WORK INSTRUCTION -> The reply should contain all of the data below, word for word.
────────────────────────────────────────
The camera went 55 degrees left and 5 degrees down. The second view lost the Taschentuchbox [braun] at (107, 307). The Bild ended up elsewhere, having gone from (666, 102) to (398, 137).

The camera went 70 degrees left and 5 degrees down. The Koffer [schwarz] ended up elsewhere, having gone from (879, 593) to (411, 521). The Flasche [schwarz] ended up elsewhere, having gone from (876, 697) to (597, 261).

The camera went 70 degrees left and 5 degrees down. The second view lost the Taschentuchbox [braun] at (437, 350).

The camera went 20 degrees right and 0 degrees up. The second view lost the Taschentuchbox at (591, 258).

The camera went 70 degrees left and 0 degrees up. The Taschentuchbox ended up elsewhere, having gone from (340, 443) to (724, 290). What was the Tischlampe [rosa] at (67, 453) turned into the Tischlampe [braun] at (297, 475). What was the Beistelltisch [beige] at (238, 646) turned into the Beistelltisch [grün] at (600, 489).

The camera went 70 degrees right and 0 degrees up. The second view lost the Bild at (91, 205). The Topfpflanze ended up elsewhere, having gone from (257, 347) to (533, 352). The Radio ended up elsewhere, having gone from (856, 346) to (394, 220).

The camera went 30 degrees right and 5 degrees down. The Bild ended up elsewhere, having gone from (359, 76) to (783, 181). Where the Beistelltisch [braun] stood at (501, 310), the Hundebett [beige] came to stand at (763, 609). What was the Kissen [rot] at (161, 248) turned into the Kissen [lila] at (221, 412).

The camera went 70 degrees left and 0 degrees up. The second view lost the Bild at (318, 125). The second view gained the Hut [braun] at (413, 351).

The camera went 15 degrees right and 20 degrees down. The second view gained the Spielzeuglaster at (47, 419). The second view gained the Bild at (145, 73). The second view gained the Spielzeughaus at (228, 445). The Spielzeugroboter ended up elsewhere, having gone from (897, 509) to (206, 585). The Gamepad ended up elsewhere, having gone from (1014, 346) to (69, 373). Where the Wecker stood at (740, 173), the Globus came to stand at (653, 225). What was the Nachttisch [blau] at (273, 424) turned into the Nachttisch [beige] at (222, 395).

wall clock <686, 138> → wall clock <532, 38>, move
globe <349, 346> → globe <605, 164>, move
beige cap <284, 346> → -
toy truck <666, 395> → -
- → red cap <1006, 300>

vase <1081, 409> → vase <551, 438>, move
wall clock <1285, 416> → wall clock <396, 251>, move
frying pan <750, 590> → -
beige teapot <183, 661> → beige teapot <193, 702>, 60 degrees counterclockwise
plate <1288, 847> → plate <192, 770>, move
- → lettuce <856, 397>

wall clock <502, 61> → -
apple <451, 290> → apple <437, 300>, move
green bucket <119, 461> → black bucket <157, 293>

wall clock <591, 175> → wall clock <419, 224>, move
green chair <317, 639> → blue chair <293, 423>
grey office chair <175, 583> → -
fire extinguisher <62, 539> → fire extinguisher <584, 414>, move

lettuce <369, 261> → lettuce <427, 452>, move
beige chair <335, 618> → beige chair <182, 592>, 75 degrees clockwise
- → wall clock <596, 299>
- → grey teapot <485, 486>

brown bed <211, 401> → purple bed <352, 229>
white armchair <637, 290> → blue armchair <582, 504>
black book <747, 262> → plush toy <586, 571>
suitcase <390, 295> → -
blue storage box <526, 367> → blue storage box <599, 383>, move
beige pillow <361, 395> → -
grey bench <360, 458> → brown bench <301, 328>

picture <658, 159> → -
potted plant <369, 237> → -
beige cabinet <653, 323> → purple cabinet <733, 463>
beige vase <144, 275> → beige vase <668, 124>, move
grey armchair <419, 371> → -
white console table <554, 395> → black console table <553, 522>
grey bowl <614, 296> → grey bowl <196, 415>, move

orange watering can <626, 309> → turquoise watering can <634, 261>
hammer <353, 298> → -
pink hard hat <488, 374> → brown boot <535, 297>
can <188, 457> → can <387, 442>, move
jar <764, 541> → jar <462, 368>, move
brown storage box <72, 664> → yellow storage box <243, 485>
────────────────────────────────────────
RESPONSE FOR THIS EXERCISE ->
The camera went 55 degrees left and 5 degrees down. The second view lost the Taschentuchbox [braun] at (107, 307). The Bild ended up elsewhere, having gone from (666, 102) to (398, 137).

The camera went 70 degrees left and 5 degrees down. The Koffer [schwarz] ended up elsewhere, having gone from (879, 593) to (411, 521). The Flasche [schwarz] ended up elsewhere, having gone from (876, 697) to (597, 261).

The camera went 70 degrees left and 5 degrees down. The second view lost the Taschentuchbox [braun] at (437, 350).

The camera went 20 degrees right and 0 degrees up. The second view lost the Taschentuchbox at (591, 258).

The camera went 70 degrees left and 0 degrees up. The Taschentuchbox ended up elsewhere, having gone from (340, 443) to (724, 290). What was the Tischlampe [rosa] at (67, 453) turned into the Tischlampe [braun] at (297, 475). What was the Beistelltisch [beige] at (238, 646) turned into the Beistelltisch [grün] at (600, 489).

The camera went 70 degrees right and 0 degrees up. The second view lost the Bild at (91, 205). The Topfpflanze ended up elsewhere, having gone from (257, 347) to (533, 352). The Radio ended up elsewhere, having gone from (856, 346) to (394, 220).

The camera went 30 degrees right and 5 degrees down. The Bild ended up elsewhere, having gone from (359, 76) to (783, 181). Where the Beistelltisch [braun] stood at (501, 310), the Hundebett [beige] came to stand at (763, 609). What was the Kissen [rot] at (161, 248) turned into the Kissen [lila] at (221, 412).

The camera went 70 degrees left and 0 degrees up. The second view lost the Bild at (318, 125). The second view gained the Hut [braun] at (413, 351).

The camera went 15 degrees right and 20 degrees down. The second view gained the Spielzeuglaster at (47, 419). The second view gained the Bild at (145, 73). The second view gained the Spielzeughaus at (228, 445). The Spielzeugroboter ended up elsewhere, having gone from (897, 509) to (206, 585). The Gamepad ended up elsewhere, having gone from (1014, 346) to (69, 373). Where the Wecker stood at (740, 173), the Globus came to stand at (653, 225). What was the Nachttisch [blau] at (273, 424) turned into the Nachttisch [beige] at (222, 395).

wall clock <686, 138> → wall clock <532, 38>, move
globe <349, 346> → globe <605, 164>, move
beige cap <284, 346> → -
toy truck <666, 395> → -
- → red cap <1006, 300>

vase <1081, 409> → vase <551, 438>, move
wall clock <1285, 416> → wall clock <396, 251>, move
frying pan <750, 590> → -
beige teapot <183, 661> → beige teapot <193, 702>, 60 degrees counterclockwise
plate <1288, 847> → plate <192, 770>, move
- → lettuce <856, 397>

wall clock <502, 61> → -
apple <451, 290> → apple <437, 300>, move
green bucket <119, 461> → black bucket <157, 293>

wall clock <591, 175> → wall clock <419, 224>, move
green chair <317, 639> → blue chair <293, 423>
grey office chair <175, 583> → -
fire extinguisher <62, 539> → fire extinguisher <584, 414>, move

lettuce <369, 261> → lettuce <427, 452>, move
beige chair <335, 618> → beige chair <182, 592>, 75 degrees clockwise
- → wall clock <596, 299>
- → grey teapot <485, 486>

brown bed <211, 401> → purple bed <352, 229>
white armchair <637, 290> → blue armchair <582, 504>
black book <747, 262> → plush toy <586, 571>
suitcase <390, 295> → -
blue storage box <526, 367> → blue storage box <599, 383>, move
beige pillow <361, 395> → -
grey bench <360, 458> → brown bench <301, 328>

picture <658, 159> → -
potted plant <369, 237> → -
beige cabinet <653, 323> → purple cabinet <733, 463>
beige vase <144, 275> → beige vase <668, 124>, move
grey armchair <419, 371> → -
white console table <554, 395> → black console table <553, 522>
grey bowl <614, 296> → grey bowl <196, 415>, move

orange watering can <626, 309> → turquoise watering can <634, 261>
hammer <353, 298> → -
pink hard hat <488, 374> → brown boot <535, 297>
can <188, 457> → can <387, 442>, move
jar <764, 541> → jar <462, 368>, move
brown storage box <72, 664> → yellow storage box <243, 485>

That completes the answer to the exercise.